[Stored data entries]
* * * * *
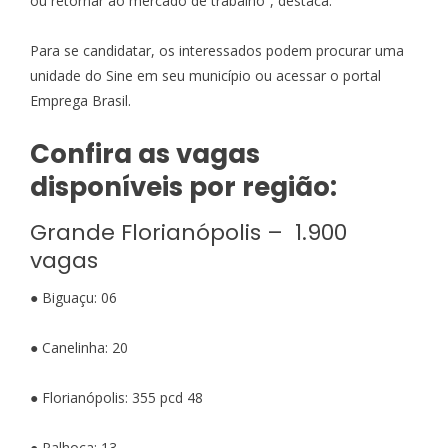
ou retornar ao mercado de trabalho”, destaca.
Para se candidatar, os interessados podem procurar uma
unidade do Sine em seu município ou acessar o
portal
Emprega Brasil
.
Confira as vagas
disponíveis por região:
Grande Florianópolis – 1.900
vagas
● Biguaçu: 06
● Canelinha: 20
● Florianópolis: 355 pcd 48
● Palhoça: 13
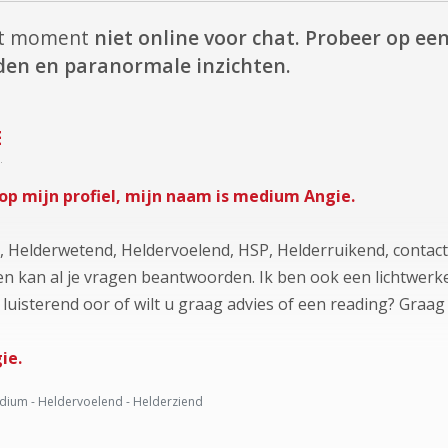
dit moment
niet online voor chat.
Probeer op een 
rden en paranormale inzichten.
E
op mijn profiel, mijn naam is medium Angie.
, Helderwetend, Heldervoelend, HSP, Helderruikend, contact
t en kan al je vragen beantwoorden. Ik ben ook een lichtwer
luisterend oor of wilt u graag advies of een reading? Graag 
ie.
ium - Heldervoelend - Helderziend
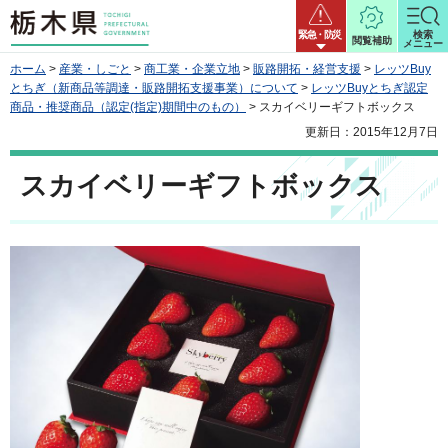
栃木県
緊急・防災
検索
閲覧補助
メニュー
ホーム
>
産業・しごと
>
商工業・企業立地
>
販路開拓・経営支援
>
レッツBuy
とちぎ（新商品等調達・販路開拓支援事業）について
>
レッツBuyとちぎ認定
商品・推奨商品（認定(指定)期間中のもの）
> スカイベリーギフトボックス
更新日：2015年12月7日
スカイベリーギフトボックス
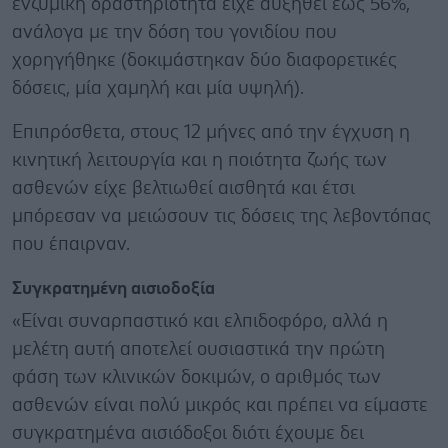
ενζυμική δραστηριότητα είχε αυξηθεί έως 56%,
ανάλογα με την δόση του γονιδίου που
χορηγήθηκε (δοκιμάστηκαν δύο διαφορετικές
δόσεις, μία χαμηλή και μία υψηλή).
Επιπρόσθετα, στους 12 μήνες από την έγχυση η
κινητική λειτουργία και η ποιότητα ζωής των
ασθενών είχε βελτιωθεί αισθητά και έτσι
μπόρεσαν να μειώσουν τις δόσεις της λεβοντόπας
που έπαιρναν.
Συγκρατημένη αισιοδοξία
«Είναι συναρπαστικό και ελπιδοφόρο, αλλά η
μελέτη αυτή αποτελεί ουσιαστικά την πρώτη
φάση των κλινικών δοκιμών, ο αριθμός των
ασθενών είναι πολύ μικρός και πρέπει να είμαστε
συγκρατημένα αισιόδοξοι διότι έχουμε δει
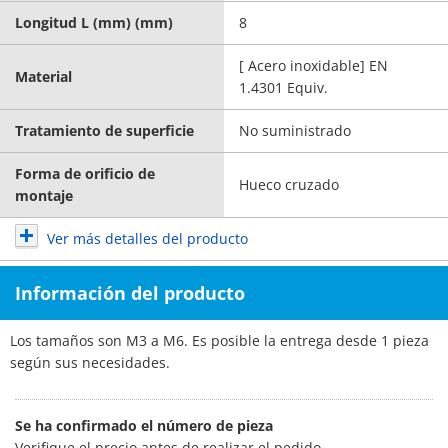
Longitud L (mm) (mm)
8
[ Acero inoxidable] EN
Material
1.4301 Equiv.
Tratamiento de superficie
No suministrado
Forma de orificio de
Hueco cruzado
montaje
Ver más detalles del producto
Información del producto
Los tamaños son M3 a M6. Es posible la entrega desde 1 pieza
según sus necesidades.
Se ha confirmado el número de pieza
Verifique el precio antes de realizar el pedido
* * * * *
You are asked to output the records precisely as they appear, minus any pictures.

OUTPUT ▸
ou retornar ao mercado de trabalho”, destaca.
Para se candidatar, os interessados podem procurar uma
unidade do Sine em seu município ou acessar o
portal
Emprega Brasil
.
Confira as vagas
disponíveis por região:
Grande Florianópolis – 1.900
vagas
● Biguaçu: 06
● Canelinha: 20
● Florianópolis: 355 pcd 48
● Palhoça: 13
dit moment
niet online voor chat.
Probeer op een 
rden en paranormale inzichten.
E
op mijn profiel, mijn naam is medium Angie.
, Helderwetend, Heldervoelend, HSP, Helderruikend, contact
t en kan al je vragen beantwoorden. Ik ben ook een lichtwer
luisterend oor of wilt u graag advies of een reading? Graag 
ie.
ium - Heldervoelend - Helderziend
栃木県
緊急・防災
検索
閲覧補助
メニュー
ホーム
>
産業・しごと
>
商工業・企業立地
>
販路開拓・経営支援
>
レッツBuy
とちぎ（新商品等調達・販路開拓支援事業）について
>
レッツBuyとちぎ認定
商品・推奨商品（認定(指定)期間中のもの）
> スカイベリーギフトボックス
更新日：2015年12月7日
スカイベリーギフトボックス
ενζυμική δραστηριότητα είχε αυξηθεί έως 56%,
ανάλογα με την δόση του γονιδίου που
χορηγήθηκε (δοκιμάστηκαν δύο διαφορετικές
δόσεις, μία χαμηλή και μία υψηλή).
Επιπρόσθετα, στους 12 μήνες από την έγχυση η
κινητική λειτουργία και η ποιότητα ζωής των
ασθενών είχε βελτιωθεί αισθητά και έτσι
μπόρεσαν να μειώσουν τις δόσεις της λεβοντόπας
που έπαιρναν.
Συγκρατημένη αισιοδοξία
«Είναι συναρπαστικό και ελπιδοφόρο, αλλά η
μελέτη αυτή αποτελεί ουσιαστικά την πρώτη
φάση των κλινικών δοκιμών, ο αριθμός των
ασθενών είναι πολύ μικρός και πρέπει να είμαστε
συγκρατημένα αισιόδοξοι διότι έχουμε δει
Longitud L (mm) (mm)
8
[ Acero inoxidable] EN
Material
1.4301 Equiv.
Tratamiento de superficie
No suministrado
Forma de orificio de
Hueco cruzado
montaje
Ver más detalles del producto
Información del producto
Los tamaños son M3 a M6. Es posible la entrega desde 1 pieza
según sus necesidades.
Se ha confirmado el número de pieza
Verifique el precio antes de realizar el pedido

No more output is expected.